The book isn’t a sustained or thorough exploration of circumstances where irrationality leads us to make better decisions. There are still plenty (I’d even wager a majority) of stories where irrationality leads us astray. The best reason to read this book is to experience how an interesting mind works and read about experiments that might change the way you organize your life. If the hidden objective of SuperFreakonomics is to save lives, the hidden objective of Upside is make us happier.

For example, Ariely draws practical conclusions from fascinating experiments that were conducted by Leif Nelson and Tom Meyvis. Since humans’ happiness quickly adapts to new situations (like divorce), these scholars asked: how does interrupting unpleasant or pleasant tasks disrupt the adaptation process?

They ran a lab experiment in which one set of subjects had to listen to a noisy vacuum cleaner for five seconds. A second set of subjects had to listen to the vacuum for 40 seconds, and a final set of subjects had to listen for the same 40 seconds “followed by a few seconds of silence and then an additional burst of five seconds of the annoying sound.” (Kindle 2468).

The researchers then asked each group to assess how annoyed they were by the last five seconds of the noise. Somewhat surprisingly, they found that the group that had to listen to just five seconds was a lot more annoyed (by the last five seconds) than the group that was able to adapt for 40 seconds. But the kicker was that the annoyance rushed back for those in the third group who took a break and had to listen again.

Here’s an example where humans are again predictably irrational. “You may think that taking a break during an irritating and boring experience will be good for you, but a break actually decreases your ability to adapt, making the experience seem worse when you return to it. When cleaning your house or doing your taxes, the trick is to stick with it until you’re done. ” (Kindle 2494).

The flip side of the interruption principle is that we should look for opportunities to interrupt pleasurable experiences. Ariely describes a parallel experiment (of Nelson and Meyvis) in which one group of subjects received a continuous three-minute massage, while a second group was massaged for 80 seconds followed by a 20 second break, and then was massaged for another 80 seconds. The second group was massaged 20 seconds less than the first group but said they enjoyed the total experience more: “As it turns out, those who underwent the shorter massages with the break not only enjoyed their experiences more but they also said they would pay twice as much for the same interrupted massages in the future.” (Kindle 2495)

To be sure, Ariely is not the only one to suggest that you might be happier spending money on things where adaptation is less likely (because it is more interrupted). That’s why some people argue you’d be happier spending your money on a few vacations instead of a new car or a couch. The idea is that a nice couch is too easy to get used to. Because it provides uninterrupted pleasure, it drifts into our cognitive background. In contrast, a short vacation is almost by definition an interruption of the routine. This simple idea that you should interrupt pleasure and avoid interrupting the necessary annoyances in life is news that, on the margin, I have been trying to put into practice.

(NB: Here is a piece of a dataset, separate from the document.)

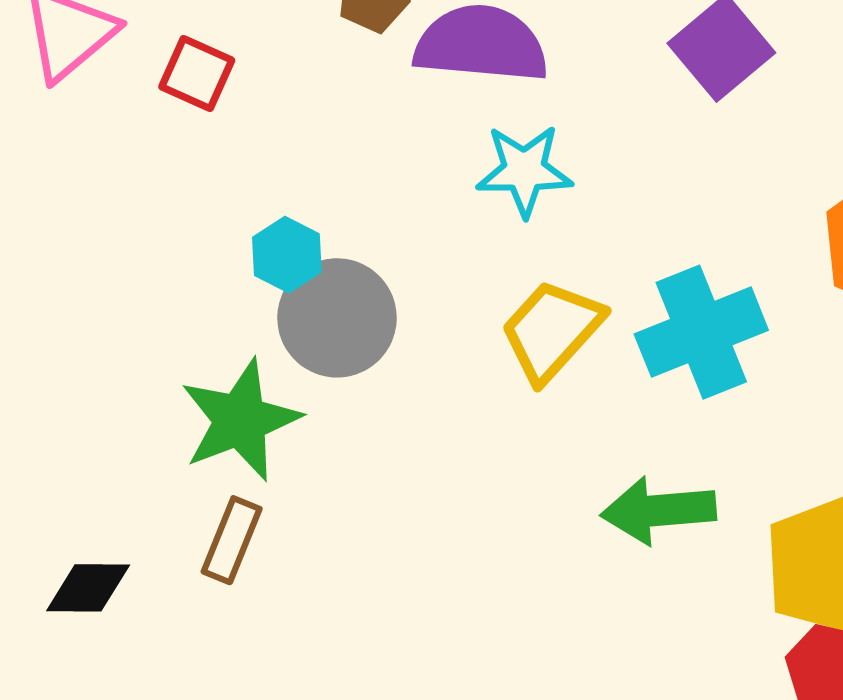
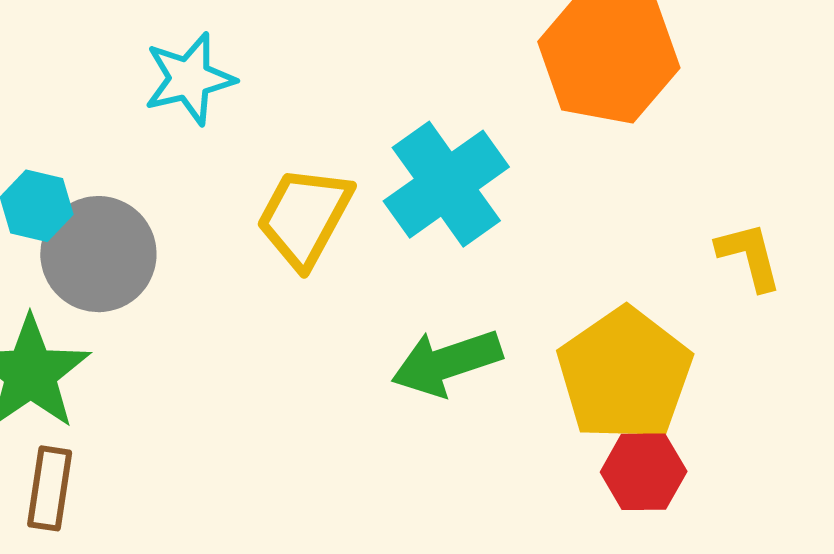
cyan star: (524, 171) -> (189, 79), moved

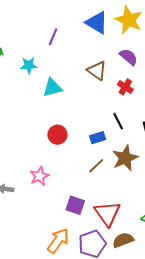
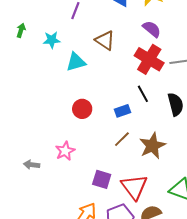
brown triangle: (97, 71) -> (105, 40), moved
red cross: (125, 87) -> (149, 59), size x1.8
brown star: (125, 158) -> (152, 146), moved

Beyond adaptation, Ariely has important things to say about the effectiveness of incentives (a topic of a future post), and why we value things we make more than things we buy, and the role of looks in the dating market. In each and every case, his observations are driven by controlled experiments that serve to simultaneously motivate his theories and ground them in real-world observations.

I’m also attracted to Ariely’s innovation of adding biographies of his coauthors as a special appendix. With social science studies, which often have multiple coauthors, it’s a bit unwieldy to repeatedly mention “X and Y showed this” or “X, Y and Z then calculated that.” But Ariely pulls off such references with a grace at which I can only marvel. As a sometimes writer in the general genre, I could do worse than going to school on this fine book.